Clarification of join order for creation of temporary tables


I have a large query in mysql that involves joining multiple tables together. It's too slow, so I've done "explain" and see that it's creating a temporary table, which I suspect of taking most of the execution time. I found some related information:

  1. The mysql docs describe conditions when a temporary table might be created. ("The server creates temporary tables under conditions such as these..." [Emphasis added])
  2. This related SO question Using index, using temporary, using filesort - how to fix this?, which provides a link to the doc and applies it in a specific case.
  3. This related SO question Order of join conditions important? that talks about the order in which joins are evaluated.

My query does not appear to meet any of the conditions listed in the docs #1, in the order that the joins were written by me. By experimentation, however, I find that if I remove my order by clause, the temporary table is not created. That makes me look at this rule from the doc:

Evaluation of statements that contain an ORDER BY clause and a different GROUP BY clause, or for which the ORDER BY or GROUP BY contains columns from tables other than the first table in the join queue.

This is the same rule that played in the example at #2 above, but in #2, the OP explicitly had columns from multiple tables in the order by clause, so that's at least superficially different.

Moreover, when I look at the output from explain, it appears that the table that I listed first is not used first by the optimizer. Putting down a pseudo-query for example:

select * from A 
join B on A.c1=B.c1
join C on A.c2=C.c2
where A.c3='value'
order by A.c4

I would say that my order by clause does use only columns from the "first table in the join queue" based on the order that I've written the query. On the other hand, the output from explain suggests that it first considers table B then A.

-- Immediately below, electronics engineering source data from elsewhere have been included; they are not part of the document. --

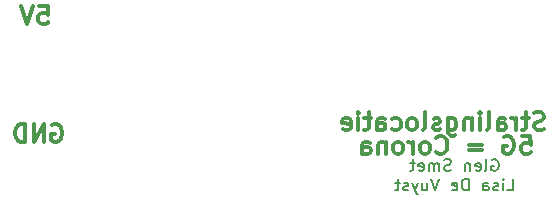
<source format=gbo>
G04 #@! TF.GenerationSoftware,KiCad,Pcbnew,(5.1.7-0-10_14)*
G04 #@! TF.CreationDate,2021-04-09T21:40:06+02:00*
G04 #@! TF.ProjectId,StralingslocatiePCB,53747261-6c69-46e6-9773-6c6f63617469,rev?*
G04 #@! TF.SameCoordinates,Original*
G04 #@! TF.FileFunction,Legend,Bot*
G04 #@! TF.FilePolarity,Positive*
%FSLAX46Y46*%
G04 Gerber Fmt 4.6, Leading zero omitted, Abs format (unit mm)*
G04 Created by KiCad (PCBNEW (5.1.7-0-10_14)) date 2021-04-09 21:40:06*
%MOMM*%
%LPD*%
G01*
G04 APERTURE LIST*
%ADD10C,0.150000*%
%ADD11C,0.300000*%
G04 APERTURE END LIST*
D10*
X158369047Y-60425000D02*
X158464285Y-60377380D01*
X158607142Y-60377380D01*
X158750000Y-60425000D01*
X158845238Y-60520238D01*
X158892857Y-60615476D01*
X158940476Y-60805952D01*
X158940476Y-60948809D01*
X158892857Y-61139285D01*
X158845238Y-61234523D01*
X158750000Y-61329761D01*
X158607142Y-61377380D01*
X158511904Y-61377380D01*
X158369047Y-61329761D01*
X158321428Y-61282142D01*
X158321428Y-60948809D01*
X158511904Y-60948809D01*
X157750000Y-61377380D02*
X157845238Y-61329761D01*
X157892857Y-61234523D01*
X157892857Y-60377380D01*
X156988095Y-61329761D02*
X157083333Y-61377380D01*
X157273809Y-61377380D01*
X157369047Y-61329761D01*
X157416666Y-61234523D01*
X157416666Y-60853571D01*
X157369047Y-60758333D01*
X157273809Y-60710714D01*
X157083333Y-60710714D01*
X156988095Y-60758333D01*
X156940476Y-60853571D01*
X156940476Y-60948809D01*
X157416666Y-61044047D01*
X156511904Y-60710714D02*
X156511904Y-61377380D01*
X156511904Y-60805952D02*
X156464285Y-60758333D01*
X156369047Y-60710714D01*
X156226190Y-60710714D01*
X156130952Y-60758333D01*
X156083333Y-60853571D01*
X156083333Y-61377380D01*
X154892857Y-61329761D02*
X154750000Y-61377380D01*
X154511904Y-61377380D01*
X154416666Y-61329761D01*
X154369047Y-61282142D01*
X154321428Y-61186904D01*
X154321428Y-61091666D01*
X154369047Y-60996428D01*
X154416666Y-60948809D01*
X154511904Y-60901190D01*
X154702380Y-60853571D01*
X154797619Y-60805952D01*
X154845238Y-60758333D01*
X154892857Y-60663095D01*
X154892857Y-60567857D01*
X154845238Y-60472619D01*
X154797619Y-60425000D01*
X154702380Y-60377380D01*
X154464285Y-60377380D01*
X154321428Y-60425000D01*
X153892857Y-61377380D02*
X153892857Y-60710714D01*
X153892857Y-60805952D02*
X153845238Y-60758333D01*
X153750000Y-60710714D01*
X153607142Y-60710714D01*
X153511904Y-60758333D01*
X153464285Y-60853571D01*
X153464285Y-61377380D01*
X153464285Y-60853571D02*
X153416666Y-60758333D01*
X153321428Y-60710714D01*
X153178571Y-60710714D01*
X153083333Y-60758333D01*
X153035714Y-60853571D01*
X153035714Y-61377380D01*
X152178571Y-61329761D02*
X152273809Y-61377380D01*
X152464285Y-61377380D01*
X152559523Y-61329761D01*
X152607142Y-61234523D01*
X152607142Y-60853571D01*
X152559523Y-60758333D01*
X152464285Y-60710714D01*
X152273809Y-60710714D01*
X152178571Y-60758333D01*
X152130952Y-60853571D01*
X152130952Y-60948809D01*
X152607142Y-61044047D01*
X151845238Y-60710714D02*
X151464285Y-60710714D01*
X151702380Y-60377380D02*
X151702380Y-61234523D01*
X151654761Y-61329761D01*
X151559523Y-61377380D01*
X151464285Y-61377380D01*
X159678571Y-63027380D02*
X160154761Y-63027380D01*
X160154761Y-62027380D01*
X159345238Y-63027380D02*
X159345238Y-62360714D01*
X159345238Y-62027380D02*
X159392857Y-62075000D01*
X159345238Y-62122619D01*
X159297619Y-62075000D01*
X159345238Y-62027380D01*
X159345238Y-62122619D01*
X158916666Y-62979761D02*
X158821428Y-63027380D01*
X158630952Y-63027380D01*
X158535714Y-62979761D01*
X158488095Y-62884523D01*
X158488095Y-62836904D01*
X158535714Y-62741666D01*
X158630952Y-62694047D01*
X158773809Y-62694047D01*
X158869047Y-62646428D01*
X158916666Y-62551190D01*
X158916666Y-62503571D01*
X158869047Y-62408333D01*
X158773809Y-62360714D01*
X158630952Y-62360714D01*
X158535714Y-62408333D01*
X157630952Y-63027380D02*
X157630952Y-62503571D01*
X157678571Y-62408333D01*
X157773809Y-62360714D01*
X157964285Y-62360714D01*
X158059523Y-62408333D01*
X157630952Y-62979761D02*
X157726190Y-63027380D01*
X157964285Y-63027380D01*
X158059523Y-62979761D01*
X158107142Y-62884523D01*
X158107142Y-62789285D01*
X158059523Y-62694047D01*
X157964285Y-62646428D01*
X157726190Y-62646428D01*
X157630952Y-62598809D01*
X156392857Y-63027380D02*
X156392857Y-62027380D01*
X156154761Y-62027380D01*
X156011904Y-62075000D01*
X155916666Y-62170238D01*
X155869047Y-62265476D01*
X155821428Y-62455952D01*
X155821428Y-62598809D01*
X155869047Y-62789285D01*
X155916666Y-62884523D01*
X156011904Y-62979761D01*
X156154761Y-63027380D01*
X156392857Y-63027380D01*
X155011904Y-62979761D02*
X155107142Y-63027380D01*
X155297619Y-63027380D01*
X155392857Y-62979761D01*
X155440476Y-62884523D01*
X155440476Y-62503571D01*
X155392857Y-62408333D01*
X155297619Y-62360714D01*
X155107142Y-62360714D01*
X155011904Y-62408333D01*
X154964285Y-62503571D01*
X154964285Y-62598809D01*
X155440476Y-62694047D01*
X153916666Y-62027380D02*
X153583333Y-63027380D01*
X153250000Y-62027380D01*
X152488095Y-62360714D02*
X152488095Y-63027380D01*
X152916666Y-62360714D02*
X152916666Y-62884523D01*
X152869047Y-62979761D01*
X152773809Y-63027380D01*
X152630952Y-63027380D01*
X152535714Y-62979761D01*
X152488095Y-62932142D01*
X152107142Y-62360714D02*
X151869047Y-63027380D01*
X151630952Y-62360714D02*
X151869047Y-63027380D01*
X151964285Y-63265476D01*
X152011904Y-63313095D01*
X152107142Y-63360714D01*
X151297619Y-62979761D02*
X151202380Y-63027380D01*
X151011904Y-63027380D01*
X150916666Y-62979761D01*
X150869047Y-62884523D01*
X150869047Y-62836904D01*
X150916666Y-62741666D01*
X151011904Y-62694047D01*
X151154761Y-62694047D01*
X151250000Y-62646428D01*
X151297619Y-62551190D01*
X151297619Y-62503571D01*
X151250000Y-62408333D01*
X151154761Y-62360714D01*
X151011904Y-62360714D01*
X150916666Y-62408333D01*
X150583333Y-62360714D02*
X150202380Y-62360714D01*
X150440476Y-62027380D02*
X150440476Y-62884523D01*
X150392857Y-62979761D01*
X150297619Y-63027380D01*
X150202380Y-63027380D01*
D11*
X160892857Y-58428571D02*
X161607142Y-58428571D01*
X161678571Y-59142857D01*
X161607142Y-59071428D01*
X161464285Y-59000000D01*
X161107142Y-59000000D01*
X160964285Y-59071428D01*
X160892857Y-59142857D01*
X160821428Y-59285714D01*
X160821428Y-59642857D01*
X160892857Y-59785714D01*
X160964285Y-59857142D01*
X161107142Y-59928571D01*
X161464285Y-59928571D01*
X161607142Y-59857142D01*
X161678571Y-59785714D01*
X159392857Y-58500000D02*
X159535714Y-58428571D01*
X159750000Y-58428571D01*
X159964285Y-58500000D01*
X160107142Y-58642857D01*
X160178571Y-58785714D01*
X160250000Y-59071428D01*
X160250000Y-59285714D01*
X160178571Y-59571428D01*
X160107142Y-59714285D01*
X159964285Y-59857142D01*
X159750000Y-59928571D01*
X159607142Y-59928571D01*
X159392857Y-59857142D01*
X159321428Y-59785714D01*
X159321428Y-59285714D01*
X159607142Y-59285714D01*
X157535714Y-59142857D02*
X156392857Y-59142857D01*
X156392857Y-59571428D02*
X157535714Y-59571428D01*
X153678571Y-59785714D02*
X153750000Y-59857142D01*
X153964285Y-59928571D01*
X154107142Y-59928571D01*
X154321428Y-59857142D01*
X154464285Y-59714285D01*
X154535714Y-59571428D01*
X154607142Y-59285714D01*
X154607142Y-59071428D01*
X154535714Y-58785714D01*
X154464285Y-58642857D01*
X154321428Y-58500000D01*
X154107142Y-58428571D01*
X153964285Y-58428571D01*
X153750000Y-58500000D01*
X153678571Y-58571428D01*
X152821428Y-59928571D02*
X152964285Y-59857142D01*
X153035714Y-59785714D01*
X153107142Y-59642857D01*
X153107142Y-59214285D01*
X153035714Y-59071428D01*
X152964285Y-59000000D01*
X152821428Y-58928571D01*
X152607142Y-58928571D01*
X152464285Y-59000000D01*
X152392857Y-59071428D01*
X152321428Y-59214285D01*
X152321428Y-59642857D01*
X152392857Y-59785714D01*
X152464285Y-59857142D01*
X152607142Y-59928571D01*
X152821428Y-59928571D01*
X151678571Y-59928571D02*
X151678571Y-58928571D01*
X151678571Y-59214285D02*
X151607142Y-59071428D01*
X151535714Y-59000000D01*
X151392857Y-58928571D01*
X151250000Y-58928571D01*
X150535714Y-59928571D02*
X150678571Y-59857142D01*
X150750000Y-59785714D01*
X150821428Y-59642857D01*
X150821428Y-59214285D01*
X150750000Y-59071428D01*
X150678571Y-59000000D01*
X150535714Y-58928571D01*
X150321428Y-58928571D01*
X150178571Y-59000000D01*
X150107142Y-59071428D01*
X150035714Y-59214285D01*
X150035714Y-59642857D01*
X150107142Y-59785714D01*
X150178571Y-59857142D01*
X150321428Y-59928571D01*
X150535714Y-59928571D01*
X149392857Y-58928571D02*
X149392857Y-59928571D01*
X149392857Y-59071428D02*
X149321428Y-59000000D01*
X149178571Y-58928571D01*
X148964285Y-58928571D01*
X148821428Y-59000000D01*
X148750000Y-59142857D01*
X148750000Y-59928571D01*
X147392857Y-59928571D02*
X147392857Y-59142857D01*
X147464285Y-59000000D01*
X147607142Y-58928571D01*
X147892857Y-58928571D01*
X148035714Y-59000000D01*
X147392857Y-59857142D02*
X147535714Y-59928571D01*
X147892857Y-59928571D01*
X148035714Y-59857142D01*
X148107142Y-59714285D01*
X148107142Y-59571428D01*
X148035714Y-59428571D01*
X147892857Y-59357142D01*
X147535714Y-59357142D01*
X147392857Y-59285714D01*
X162785714Y-57857142D02*
X162571428Y-57928571D01*
X162214285Y-57928571D01*
X162071428Y-57857142D01*
X162000000Y-57785714D01*
X161928571Y-57642857D01*
X161928571Y-57500000D01*
X162000000Y-57357142D01*
X162071428Y-57285714D01*
X162214285Y-57214285D01*
X162500000Y-57142857D01*
X162642857Y-57071428D01*
X162714285Y-57000000D01*
X162785714Y-56857142D01*
X162785714Y-56714285D01*
X162714285Y-56571428D01*
X162642857Y-56500000D01*
X162500000Y-56428571D01*
X162142857Y-56428571D01*
X161928571Y-56500000D01*
X161500000Y-56928571D02*
X160928571Y-56928571D01*
X161285714Y-56428571D02*
X161285714Y-57714285D01*
X161214285Y-57857142D01*
X161071428Y-57928571D01*
X160928571Y-57928571D01*
X160428571Y-57928571D02*
X160428571Y-56928571D01*
X160428571Y-57214285D02*
X160357142Y-57071428D01*
X160285714Y-57000000D01*
X160142857Y-56928571D01*
X160000000Y-56928571D01*
X158857142Y-57928571D02*
X158857142Y-57142857D01*
X158928571Y-57000000D01*
X159071428Y-56928571D01*
X159357142Y-56928571D01*
X159500000Y-57000000D01*
X158857142Y-57857142D02*
X159000000Y-57928571D01*
X159357142Y-57928571D01*
X159500000Y-57857142D01*
X159571428Y-57714285D01*
X159571428Y-57571428D01*
X159500000Y-57428571D01*
X159357142Y-57357142D01*
X159000000Y-57357142D01*
X158857142Y-57285714D01*
X157928571Y-57928571D02*
X158071428Y-57857142D01*
X158142857Y-57714285D01*
X158142857Y-56428571D01*
X157357142Y-57928571D02*
X157357142Y-56928571D01*
X157357142Y-56428571D02*
X157428571Y-56500000D01*
X157357142Y-56571428D01*
X157285714Y-56500000D01*
X157357142Y-56428571D01*
X157357142Y-56571428D01*
X156642857Y-56928571D02*
X156642857Y-57928571D01*
X156642857Y-57071428D02*
X156571428Y-57000000D01*
X156428571Y-56928571D01*
X156214285Y-56928571D01*
X156071428Y-57000000D01*
X156000000Y-57142857D01*
X156000000Y-57928571D01*
X154642857Y-56928571D02*
X154642857Y-58142857D01*
X154714285Y-58285714D01*
X154785714Y-58357142D01*
X154928571Y-58428571D01*
X155142857Y-58428571D01*
X155285714Y-58357142D01*
X154642857Y-57857142D02*
X154785714Y-57928571D01*
X155071428Y-57928571D01*
X155214285Y-57857142D01*
X155285714Y-57785714D01*
X155357142Y-57642857D01*
X155357142Y-57214285D01*
X155285714Y-57071428D01*
X155214285Y-57000000D01*
X155071428Y-56928571D01*
X154785714Y-56928571D01*
X154642857Y-57000000D01*
X154000000Y-57857142D02*
X153857142Y-57928571D01*
X153571428Y-57928571D01*
X153428571Y-57857142D01*
X153357142Y-57714285D01*
X153357142Y-57642857D01*
X153428571Y-57500000D01*
X153571428Y-57428571D01*
X153785714Y-57428571D01*
X153928571Y-57357142D01*
X154000000Y-57214285D01*
X154000000Y-57142857D01*
X153928571Y-57000000D01*
X153785714Y-56928571D01*
X153571428Y-56928571D01*
X153428571Y-57000000D01*
X152500000Y-57928571D02*
X152642857Y-57857142D01*
X152714285Y-57714285D01*
X152714285Y-56428571D01*
X151714285Y-57928571D02*
X151857142Y-57857142D01*
X151928571Y-57785714D01*
X152000000Y-57642857D01*
X152000000Y-57214285D01*
X151928571Y-57071428D01*
X151857142Y-57000000D01*
X151714285Y-56928571D01*
X151500000Y-56928571D01*
X151357142Y-57000000D01*
X151285714Y-57071428D01*
X151214285Y-57214285D01*
X151214285Y-57642857D01*
X151285714Y-57785714D01*
X151357142Y-57857142D01*
X151500000Y-57928571D01*
X151714285Y-57928571D01*
X149928571Y-57857142D02*
X150071428Y-57928571D01*
X150357142Y-57928571D01*
X150500000Y-57857142D01*
X150571428Y-57785714D01*
X150642857Y-57642857D01*
X150642857Y-57214285D01*
X150571428Y-57071428D01*
X150500000Y-57000000D01*
X150357142Y-56928571D01*
X150071428Y-56928571D01*
X149928571Y-57000000D01*
X148642857Y-57928571D02*
X148642857Y-57142857D01*
X148714285Y-57000000D01*
X148857142Y-56928571D01*
X149142857Y-56928571D01*
X149285714Y-57000000D01*
X148642857Y-57857142D02*
X148785714Y-57928571D01*
X149142857Y-57928571D01*
X149285714Y-57857142D01*
X149357142Y-57714285D01*
X149357142Y-57571428D01*
X149285714Y-57428571D01*
X149142857Y-57357142D01*
X148785714Y-57357142D01*
X148642857Y-57285714D01*
X148142857Y-56928571D02*
X147571428Y-56928571D01*
X147928571Y-56428571D02*
X147928571Y-57714285D01*
X147857142Y-57857142D01*
X147714285Y-57928571D01*
X147571428Y-57928571D01*
X147071428Y-57928571D02*
X147071428Y-56928571D01*
X147071428Y-56428571D02*
X147142857Y-56500000D01*
X147071428Y-56571428D01*
X147000000Y-56500000D01*
X147071428Y-56428571D01*
X147071428Y-56571428D01*
X145785714Y-57857142D02*
X145928571Y-57928571D01*
X146214285Y-57928571D01*
X146357142Y-57857142D01*
X146428571Y-57714285D01*
X146428571Y-57142857D01*
X146357142Y-57000000D01*
X146214285Y-56928571D01*
X145928571Y-56928571D01*
X145785714Y-57000000D01*
X145714285Y-57142857D01*
X145714285Y-57285714D01*
X146428571Y-57428571D01*
X120035714Y-47428571D02*
X120750000Y-47428571D01*
X120821428Y-48142857D01*
X120750000Y-48071428D01*
X120607142Y-48000000D01*
X120250000Y-48000000D01*
X120107142Y-48071428D01*
X120035714Y-48142857D01*
X119964285Y-48285714D01*
X119964285Y-48642857D01*
X120035714Y-48785714D01*
X120107142Y-48857142D01*
X120250000Y-48928571D01*
X120607142Y-48928571D01*
X120750000Y-48857142D01*
X120821428Y-48785714D01*
X119535714Y-47428571D02*
X119035714Y-48928571D01*
X118535714Y-47428571D01*
X121142857Y-57500000D02*
X121285714Y-57428571D01*
X121500000Y-57428571D01*
X121714285Y-57500000D01*
X121857142Y-57642857D01*
X121928571Y-57785714D01*
X122000000Y-58071428D01*
X122000000Y-58285714D01*
X121928571Y-58571428D01*
X121857142Y-58714285D01*
X121714285Y-58857142D01*
X121500000Y-58928571D01*
X121357142Y-58928571D01*
X121142857Y-58857142D01*
X121071428Y-58785714D01*
X121071428Y-58285714D01*
X121357142Y-58285714D01*
X120428571Y-58928571D02*
X120428571Y-57428571D01*
X119571428Y-58928571D01*
X119571428Y-57428571D01*
X118857142Y-58928571D02*
X118857142Y-57428571D01*
X118500000Y-57428571D01*
X118285714Y-57500000D01*
X118142857Y-57642857D01*
X118071428Y-57785714D01*
X118000000Y-58071428D01*
X118000000Y-58285714D01*
X118071428Y-58571428D01*
X118142857Y-58714285D01*
X118285714Y-58857142D01*
X118500000Y-58928571D01*
X118857142Y-58928571D01*
M02*

</source>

So here are the questions:

  1. Does the quoted rule above for use of temporary tables refer to the order that I write the tables or the order that the software chooses to evaluate them?
  2. If it's the order that I write them, does this mean that the order of the joins does impact performance? (Seems to contradict the claims at #3 above.)
  3. If it's the order that the software chooses to evaluate them, is there any way to coerce or trick it into selecting and order that doesn't use the table?

Solution

    1. It refers to the order in which the optimiser evaluates them (join queue). The optimiser may not even be aware of the order of the tables in your sql statement.

    2. No, it does not contradict what's been written in #3, since the answer explicitly writes (emphasis is mine):

    has no effect on the result

    The result and performance are two different things. Actually, there is an upvoted comment to the answer saying that

    But it might affect the query plan (=> performance)

    1. You can tell the optimiser which table to process first by using straight_join:

      STRAIGHT_JOIN is similar to JOIN, except that the left table is always read before the right table. This can be used for those (few) cases for which the join optimizer puts the tables in the wrong order.

    However, you need to be careful with that because you tie the optimiser's hand. See this SO topic on discussing advantages and disadvantages of straight_join.

    Number of records, where criteria, indexes - they all play their part in the optimiser's decision of the processing order of tables. There is no magic bullet, you need to play around a bit and probably you can trick the optimiser to change the order of the tables.